PENAL. HABEAS CORPUS. CRIME DE CONTRABANDO. PRINCÍPIO DA INSIGNIFICÂNCIA. APLICAÇÃO. IMPOSSIBILIDADE. REITERAÇÃO DELITIVA. ORDEM DENEGADA. I – Nos termos da jurisprudência deste Tribunal, o princípio da insignificância deve ser aplicado ao delito de descaminho quando o valor sonegado for inferior ao estabelecido no art. 20 da Lei 10.522/2002, com as atualizações feitas pelas Portarias 75 e 130, ambas do Ministério da Fazenda.
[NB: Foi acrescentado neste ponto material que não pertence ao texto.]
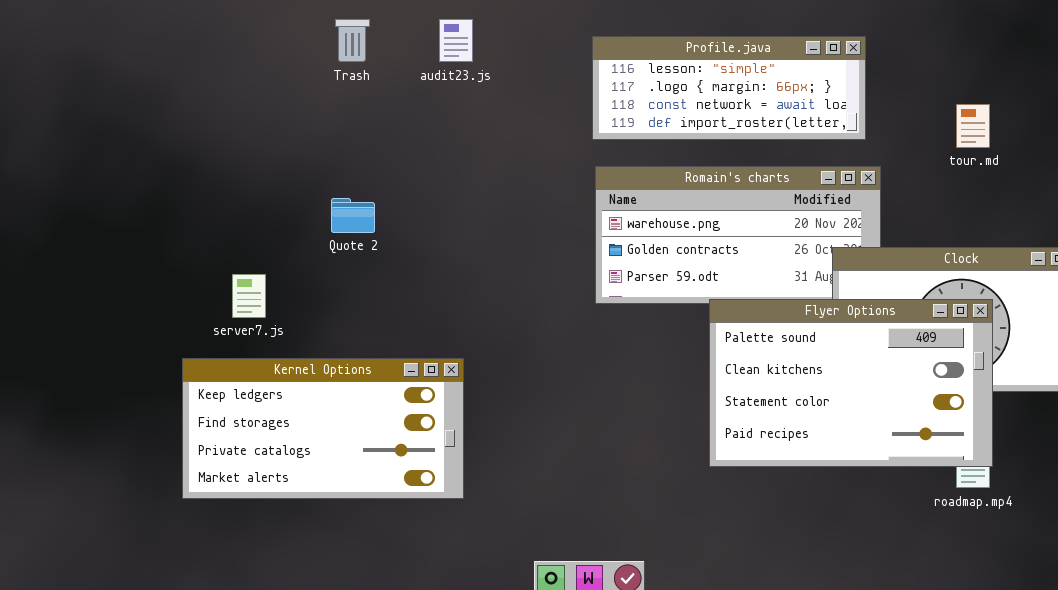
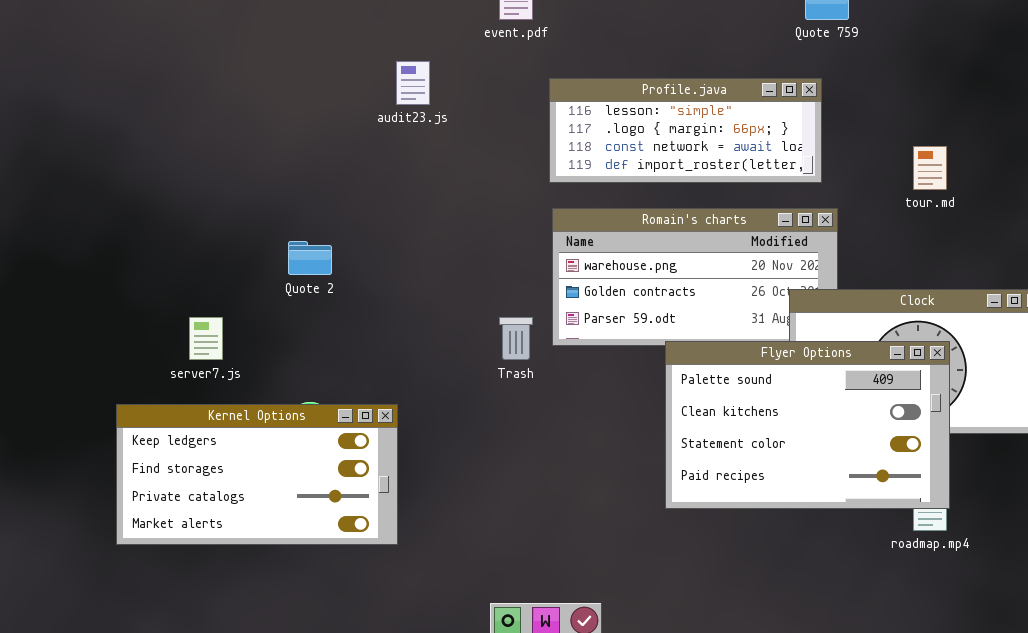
Trash: [335,19,370,62] -> [499,317,533,360], moved
Kernel Options: [182,358,464,499] -> [116,404,398,545], moved

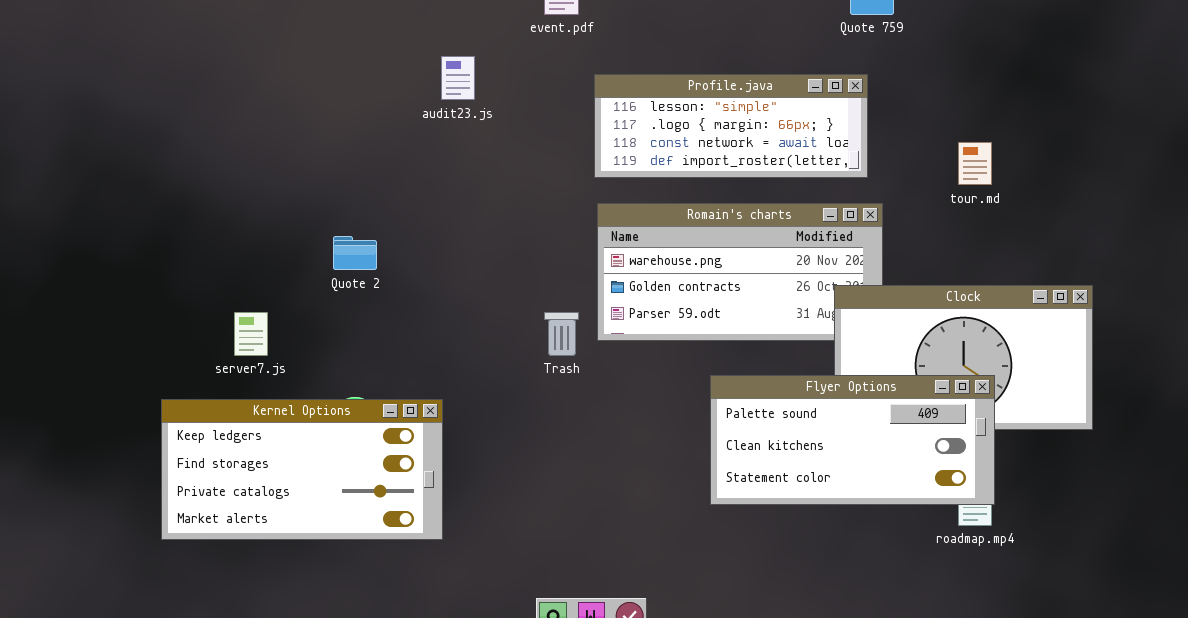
Flyer Options: [665,341,950,509] -> [710,375,995,505], resized

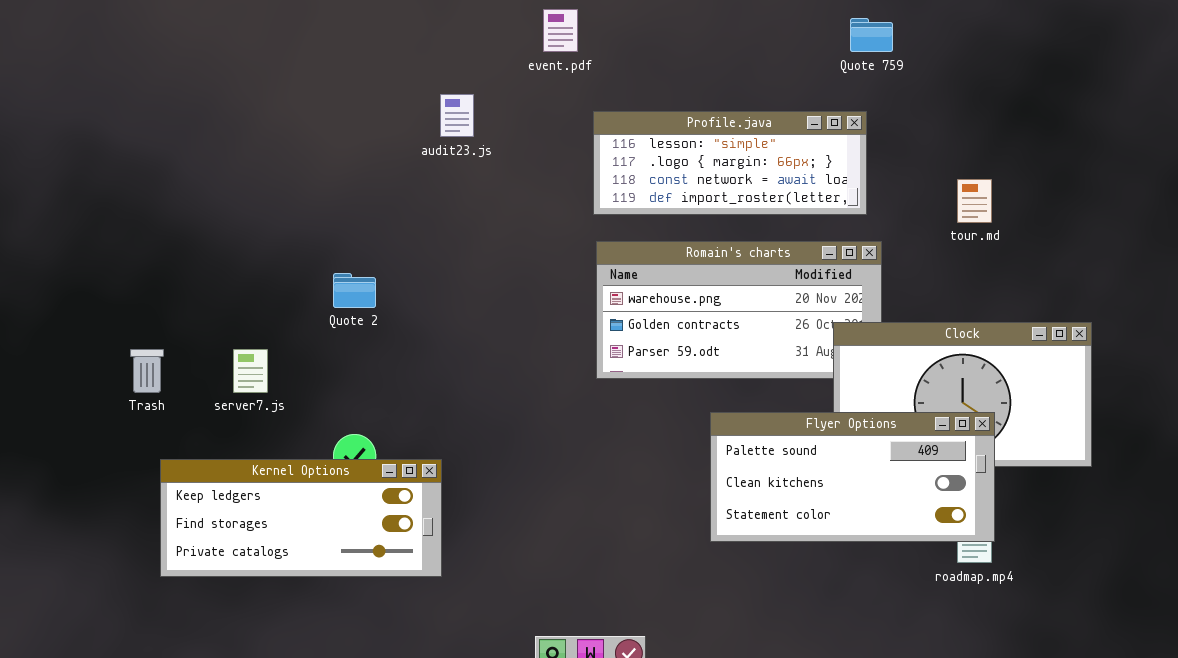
Trash: [544,312,579,356] -> [130,349,164,393], moved
Kernel Options: [161,399,443,540] -> [160,459,442,577], resized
II – No caso sob exame, o paciente detinha a posse, sem a documentação legal necessária, de 22.500 (vinte e dois mil e quinhentos) maços de cigarro de origem estrangeira, que, como se sabe, é típica mercadoria trazida do exterior, sistematicamente, em pequenas quantidades, para abastecer um intenso comércio clandestino, extremamente nocivo para o País, seja do ponto de vista tributário, seja do ponto de vista da saúde pública. III – Os autos dão conta da reiteração delitiva, o que impede a aplicação do princípio da insignificância em favor do paciente em razão do alto grau de reprovabilidade do seu comportamento. IV - Ordem denegada. (HC 118000, Relator(a):  Min. RICARDO LEWANDOWSKI, Segunda Turma, julgado em 03/09/2013, PROCESSO ELETRÔNICO DJe-182 DIVULG 16-09-2013 PUBLIC 17-09-2013)
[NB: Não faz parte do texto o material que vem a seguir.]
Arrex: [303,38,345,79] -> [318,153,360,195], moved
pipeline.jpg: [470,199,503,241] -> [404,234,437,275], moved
Por outro lado, há recente julgado da Primeira Turma mantendo, aparentemente, o parâmetro de R$ 10 mil.

PENAL E PROCESSUAL PENAL. HABEAS CORPUS. DESCAMINHO (ART. 334, § 1º, C, DO CP). PRINCÍPIO DA INSIGNIFICÂNCIA. INAPLICABILIDADE. PACIENTE CONTUMAZ NA PRÁTICA DELITIVA. ORDEM DENEGADA. 1. O princípio da insignificância incide quando presentes, cumulativamente, as seguintes condições objetivas: (a) mínima ofensividade da conduta do agente, (b) nenhuma periculosidade social da ação, (c) grau reduzido de reprovabilidade do comportamento, e (d) inexpressividade da lesão jurídica provocada. 2. A aplicação do princípio da insignificância deve, contudo, ser precedida de criteriosa análise de cada caso, a fim de evitar que sua adoção indiscriminada constitua verdadeiro incentivo à prática de pequenos delitos patrimoniais. 3. No crime de descaminho, o princípio da insignificância deve ser aplicado quando o valor do tributo sonegado for inferior a R$ 10.000,00 (dez mil reais), limite estabelecido no artigo 20 da Lei 10.522/02, na redação conferida pela Lei 11.033/04, para o arquivamento de execuções fiscais. Todavia, ainda que o quantum do tributo não recolhido aos cofres públicos seja inferior a este patamar, a contumácia na prática delitiva obsta a aplicação daquele princípio. Precedentes: HC 115.514, Segunda Turma, Relator o Ministro Ricardo Lewandowski, DJ de 10.04.13; HC 115.869, Primeira Turma, Relator o Ministro Dias Toffolli, DJ de 07.05.13; HC 114.548, Primeira Turma, Relatora a Ministra Rosa Weber, DJ de 27.11.12; HC 110.841, Segunda Turma, Relatora a Ministra Cármen Lúcia, DJ de 14.12.12; HC 112.597, Segunda Turma, Relatora a Ministra Cármen Lúcia, DJ de 10.12.12; HC 100.367, Primeira Turma, Relator o Ministro Luiz Fux, DJ de 08.09.11. 4. In casu, o paciente foi denunciado como incurso nas sanções do artigo 334, § 1º, alínea c, do Código Penal, por manter em depósito mercadorias de procedência estrangeira – 439 (quatrocentas e trinta e nove) armações para óculos de grau, 222 (duzentos e vinte e dois) óculos de sol e 8 (oito) relógios – desacompanhadas da documentação fiscal comprobatória do recolhimento dos respectivos tributos. O valor total do tributo, em tese, não recolhido aos cofres públicos é de R$ 3.101,15 (três mil cento e um reais e quinze centavos). 5. Destarte, em que pese o valor do tributo sonegado ser inferior ao limite estabelecido no artigo 20 da Lei 10.522/02, na redação conferida pela Lei 11.033/04, não é possível aplicar-se o princípio da insignificância, porquanto trata-se de paciente contumaz na prática delitiva. 6. Ordem denegada.
(HC 115154, Relator(a):  Min. LUIZ FUX, Primeira Turma, julgado em 25/06/2013, PROCESSO ELETRÔNICO DJe-160 DIVULG 15-08-2013 PUBLIC 16-08-2013)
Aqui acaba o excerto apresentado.